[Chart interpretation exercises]
<<<<

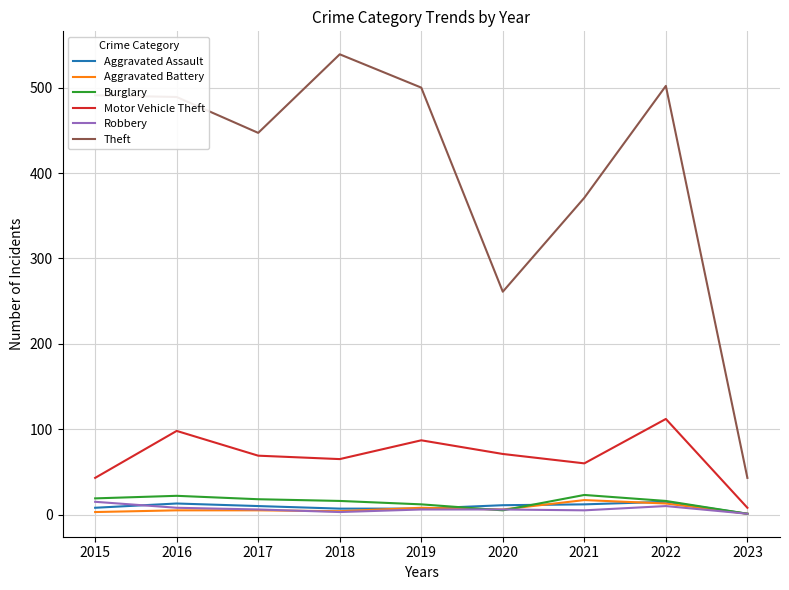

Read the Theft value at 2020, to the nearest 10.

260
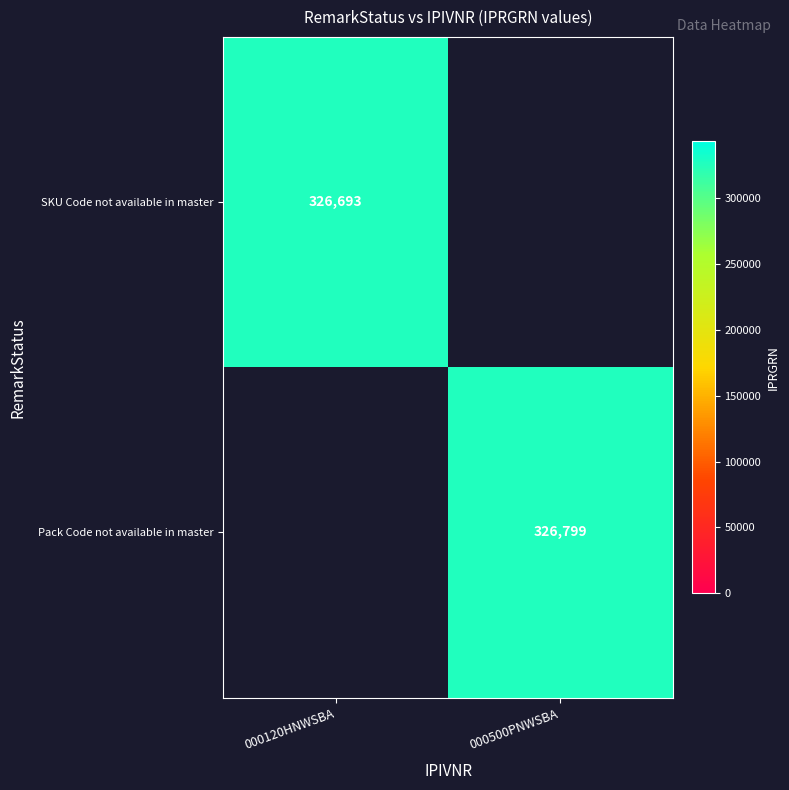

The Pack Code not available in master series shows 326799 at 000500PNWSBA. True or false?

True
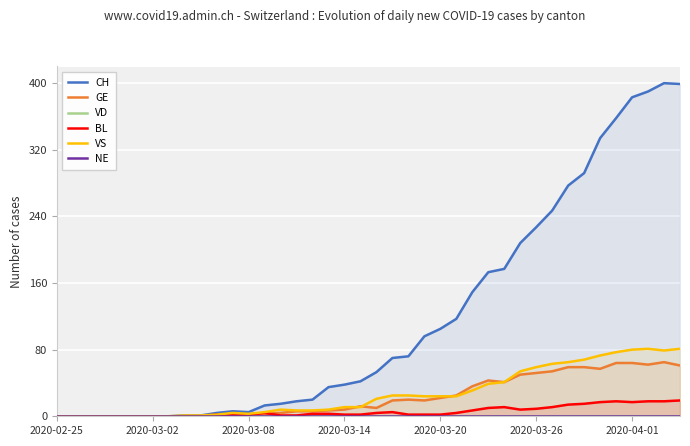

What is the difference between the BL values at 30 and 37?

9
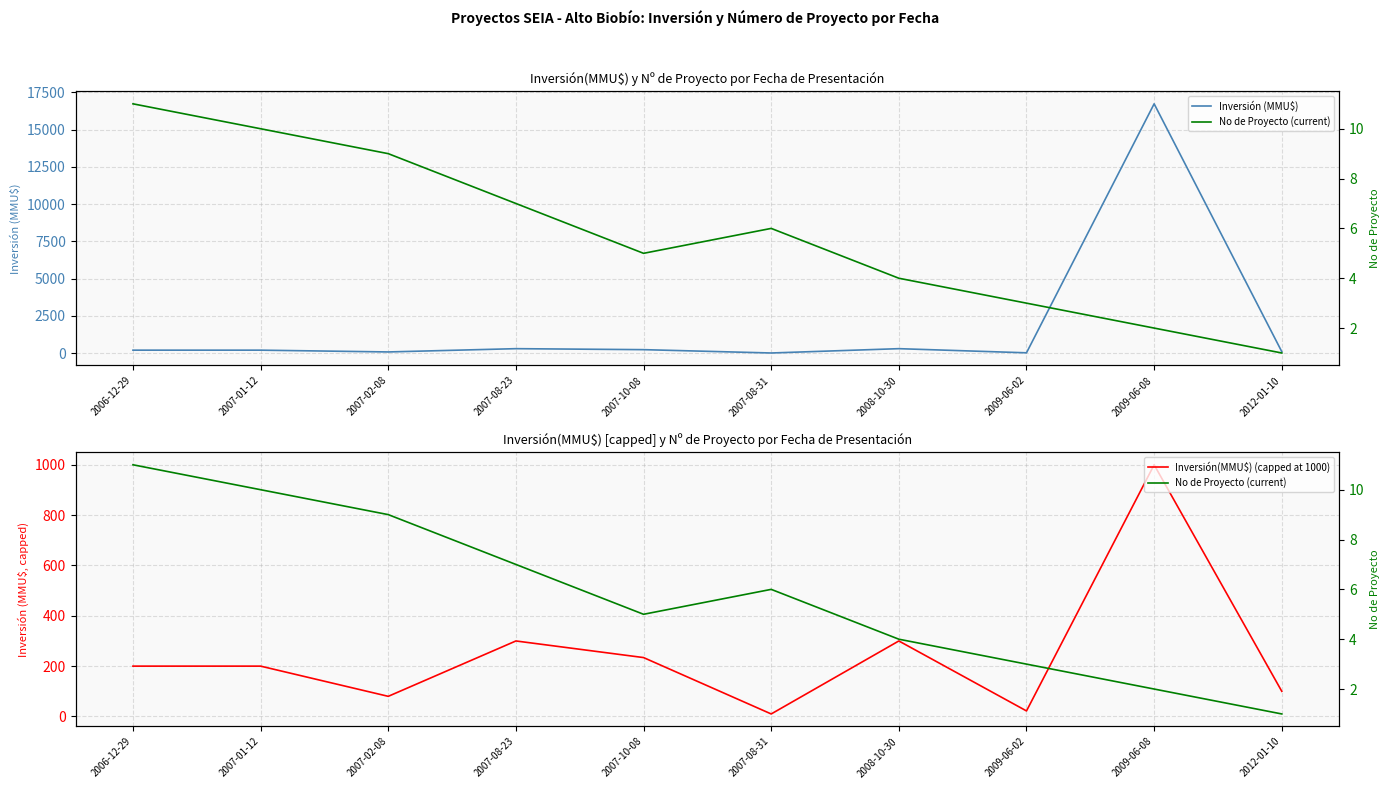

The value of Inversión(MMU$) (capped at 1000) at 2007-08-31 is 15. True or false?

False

>>>>
<<<<

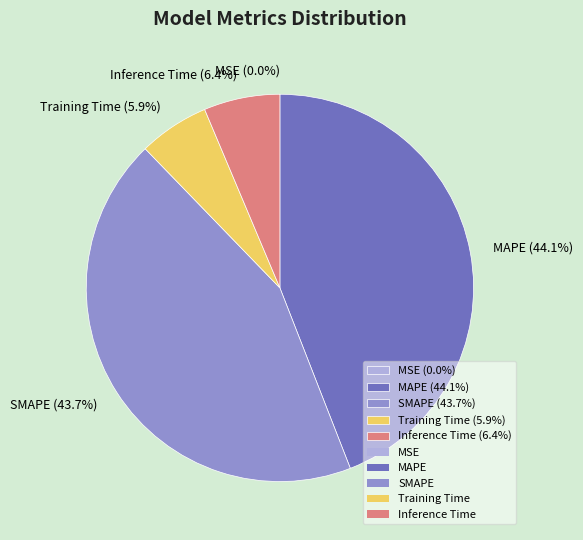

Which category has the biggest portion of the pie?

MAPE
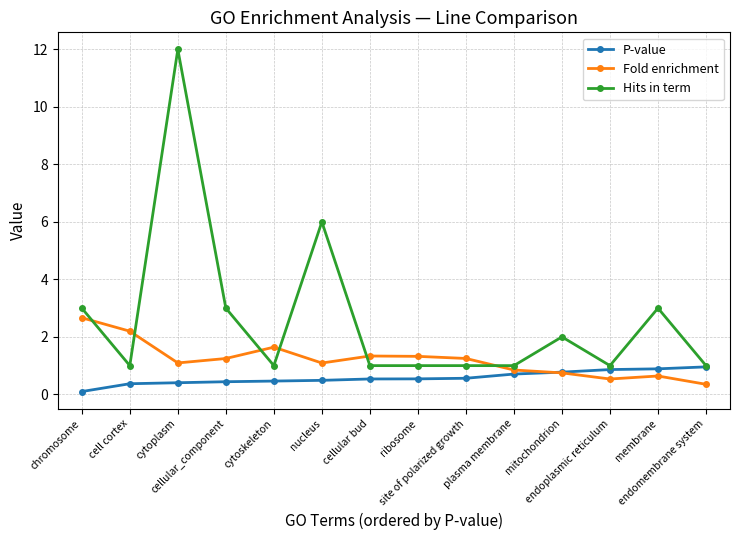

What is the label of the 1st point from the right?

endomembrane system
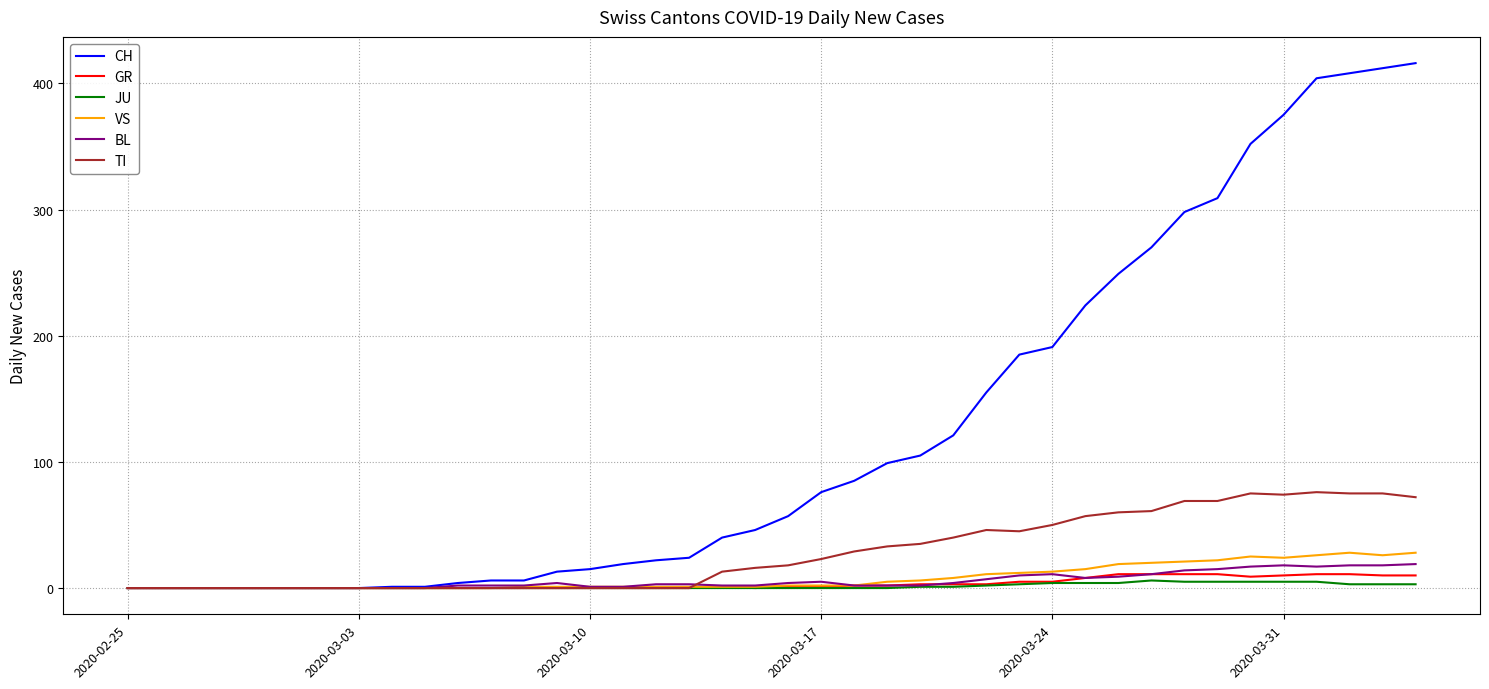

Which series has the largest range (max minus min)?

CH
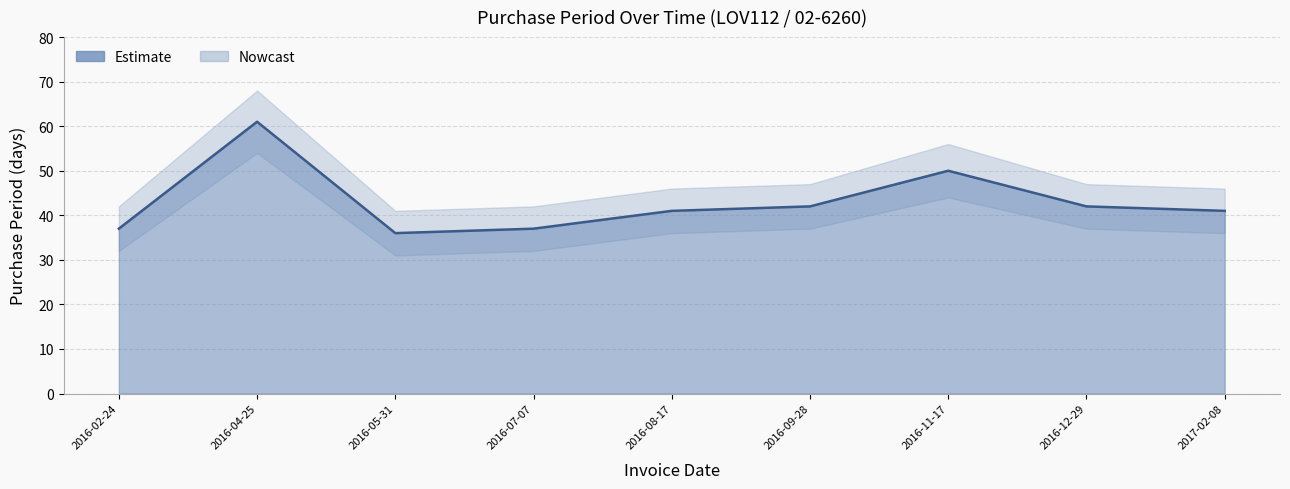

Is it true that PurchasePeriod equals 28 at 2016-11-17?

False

>>>>

• [Action item]:
Reproduce the part of the records that opens with the line containing "Read the Theft" and closes with the line containing "The value of", swapping "True or false?" for "Is this correct?" and leaving everything else unchanged. Omit the pictures.

• [Completed exercise]:
Read the Theft value at 2020, to the nearest 10.

260

The Pack Code not available in master series shows 326799 at 000500PNWSBA. Is this correct?

True

What is the difference between the BL values at 30 and 37?

9

The value of Inversión(MMU$) (capped at 1000) at 2007-08-31 is 15. Is this correct?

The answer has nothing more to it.